В этом доме они успели прожить пока только несколько месяцев, но уже почти привыкли к нему и считали своим. Супруги пригласили к себе погостить Джеральда Бэли, старого товарища Джошуа еще по колледжу и безответного воздыхателя по красоте его жены. Он приехал неделю тому назад и решил устроиться здесь довольно основательно, так как дела шали его обратно в Лондон еще не скоро.

Как только Джошуа и Джеральд окончательно скрылись из виду, Мэри вернулась в дом, села за пианино и решила следующий час уделить музыке Мендельсона, которую она боготворила.

Прогулка до табора оказалась приятной и весьма недолгой, так что не успели Джошуа и его друг выкурить по сигаре, как перед ними цыганские шатры раскинулись во всем своем экзотическом великолепии. У большого костра в центре табора стояли несколько человек. Они предлагали цыганам деньги за гадание. Гораздо больше людей стояло поодаль, но не настолько далеко, чтобы не видеть сам процесс появления на свет удивительных предсказаний. Это были те люди, которые не могли позволить себе расходовать деньги на колдовство, – одни по бедности, другие из-за скупости. Но никто не мог запретить им стоять в сторонке и внимательно наблюдать за всем происходящим у костра...

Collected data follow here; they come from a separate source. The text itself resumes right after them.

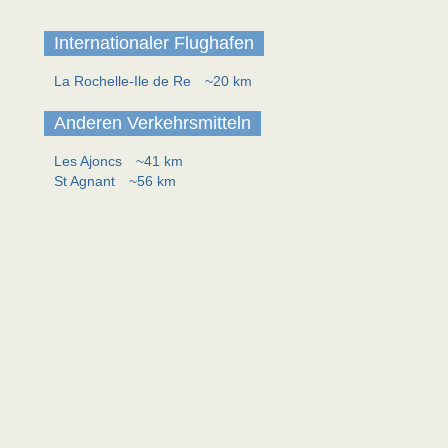
Internationaler Flughafen
La Rochelle-Ile de Re
~20 km
Anderen Verkehrsmitteln
Les Ajoncs
~41 km
St Agnant
~56 km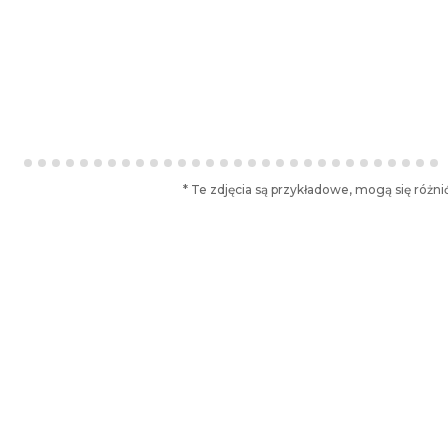
* Te zdjęcia są przykładowe, mogą się róż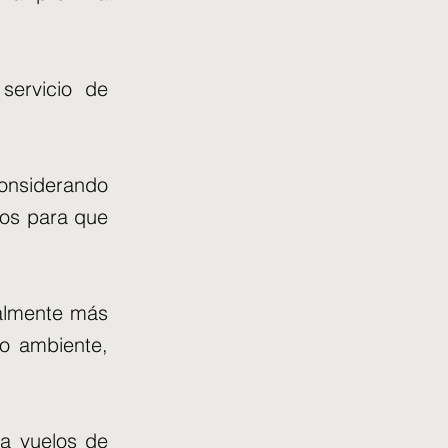
servicio de
onsiderando
tos para que
nalmente más
io ambiente,
ra vuelos de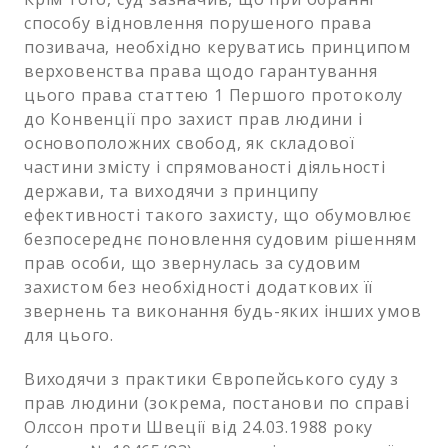
способу відновлення порушеного права
позивача, необхідно керуватись принципом
верховенства права щодо гарантування
цього права статтею 1 Першого протоколу
до Конвенції про захист прав людини і
основоположних свобод, як складової
частини змісту і спрямованості діяльності
держави, та виходячи з принципу
ефективності такого захисту, що обумовлює
безпосереднє поновлення судовим рішенням
прав особи, що звернулась за судовим
захистом без необхідності додаткових її
звернень та виконання будь-яких інших умов
для цього.
Виходячи з практики Європейського суду з
прав людини (зокрема, постанови по справі
Олссон проти Швеції від 24.03.1988 року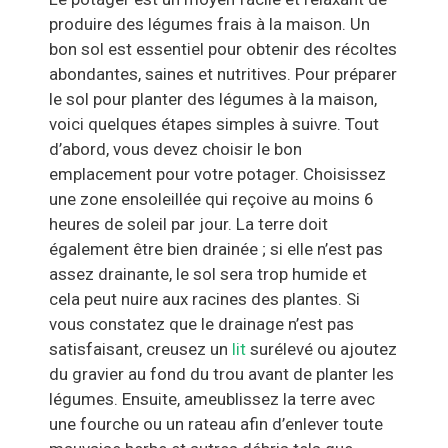
produire des légumes frais à la maison. Un
bon sol est essentiel pour obtenir des récoltes
abondantes, saines et nutritives. Pour préparer
le sol pour planter des légumes à la maison,
voici quelques étapes simples à suivre. Tout
d’abord, vous devez choisir le bon
emplacement pour votre potager. Choisissez
une zone ensoleillée qui reçoive au moins 6
heures de soleil par jour. La terre doit
également être bien drainée ; si elle n’est pas
assez drainante, le sol sera trop humide et
cela peut nuire aux racines des plantes. Si
vous constatez que le drainage n’est pas
satisfaisant, creusez un
lit
surélevé ou ajoutez
du gravier au fond du trou avant de planter les
légumes. Ensuite, ameublissez la terre avec
une fourche ou un rateau afin d’enlever toute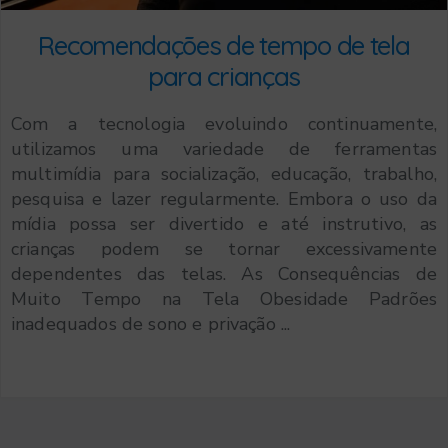
Recomendações de tempo de tela
para crianças
Com a tecnologia evoluindo continuamente,
utilizamos uma variedade de ferramentas
multimídia para socialização, educação, trabalho,
pesquisa e lazer regularmente. Embora o uso da
mídia possa ser divertido e até instrutivo, as
crianças podem se tornar excessivamente
dependentes das telas. As Consequências de
Muito Tempo na Tela Obesidade Padrões
inadequados de sono e privação ...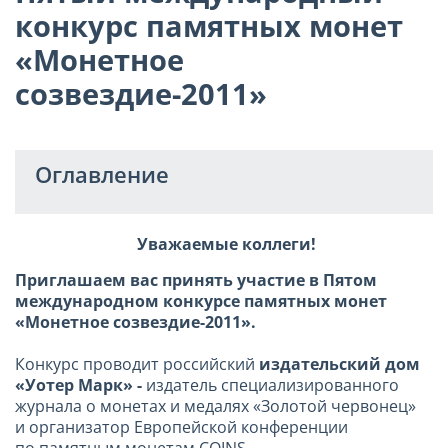
конкурс памятных монет
«Монетное
созвездие-2011»
Оглавление
Уважаемые коллеги!
Приглашаем вас принять участие в Пятом
международном конкурсе памятных монет
«Монетное созвездие-2011».
Конкурс проводит российский
издательский дом
«Уотер Марк» -
издатель специализированного
журнала о монетах и медалях «Золотой червонец»
и организатор Европейской конференции
по памятным монетам COINS.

Как только двое джентльменов приблизились к общей группе и их поприветствовали те, кто знал Джошуа как соседа, к ним тут же подбежала молоденькая большеглазая цыганка и предложила погадать им на счастье. Джошуа с улыбкой протянул ей руку, как это делали остальные, но она проигнорировала его движение и продолжала невинно смотреть на него. Джеральд нагнулся к другу и прошептал ему на ухо:

– Киньте ей несколько монет. Это едва ли не самая важная часть гадания. Во всяком случае для самих гадалок.

Джошуа достал из кошелька два шиллинга и протянул цыганке. Она едва скосила взгляд на монеты и сказала:

– Что ты мне даешь, красавец писаный? Я не нищая. Ты позолоти мне ручку, всю правду скажу.

Джеральд расхохотался.

– Ничего не поделаешь, дружище! Придется быть пощедрей.

Джошуа был скромен, в некоторых ситуациях просто удивительно скромен и даже стеснителен. Во всяком случае он не мог с бесстрастным видом долго выдерживать лукавый взгляд красивой цыганки и поэтому сказал:

– Ну хорошо. Вот держи, милая девочка. Но прошу: за такие деньги я нуждаюсь в большом счастье! – И, улыбаясь, он подал ей монету в полсоверена. Она ловко подхватила ее и быстро заговорила:

– Я не могу сама давать людям счастье. Ни большое, ни маленькое. Я могу только читать его по звездам. – С этими словами она развернула правую руку Джошуа ладонью вверх. Но стоило ей бросить взгляд на характерные бороздки на коже, по которым гадают все цыганки, как глаза ее наполнились испугом, и она, выпустив руку испытуемого, убежала прочь. Юная ворожея остановилась у порога самой крупной палатки во всем таборе, подняла покрывало, закрывавшее вход, и юркнула внутрь.

– Надули! – с притворным гневом вскрикнул Джеральд и хлопнул в ладоши. А Джошуа стоял рядом с ним и все не мог прийти в себя от удивления, к которому примешивалась изрядная доля раздражения. Оба они не спускали глаз с той большой палатки. И их ожидание было вознаграждено: покрывало вновь откинулось, но на этот раз они увидели не девчонку, что убежала от них, а статную, с величавой осанкой цыганку средних лет. Она начальственным взглядом оглядела весь табор. Всякий шум в ту минуту, как она только появилась из палатки, полностью прекратился. Разговоры, смех, даже гадания на какие-то секунды словно испарились в воздухе, и все, кто сидел или лежал на траве у костра, как по команде, встали, приветствуя свою королеву.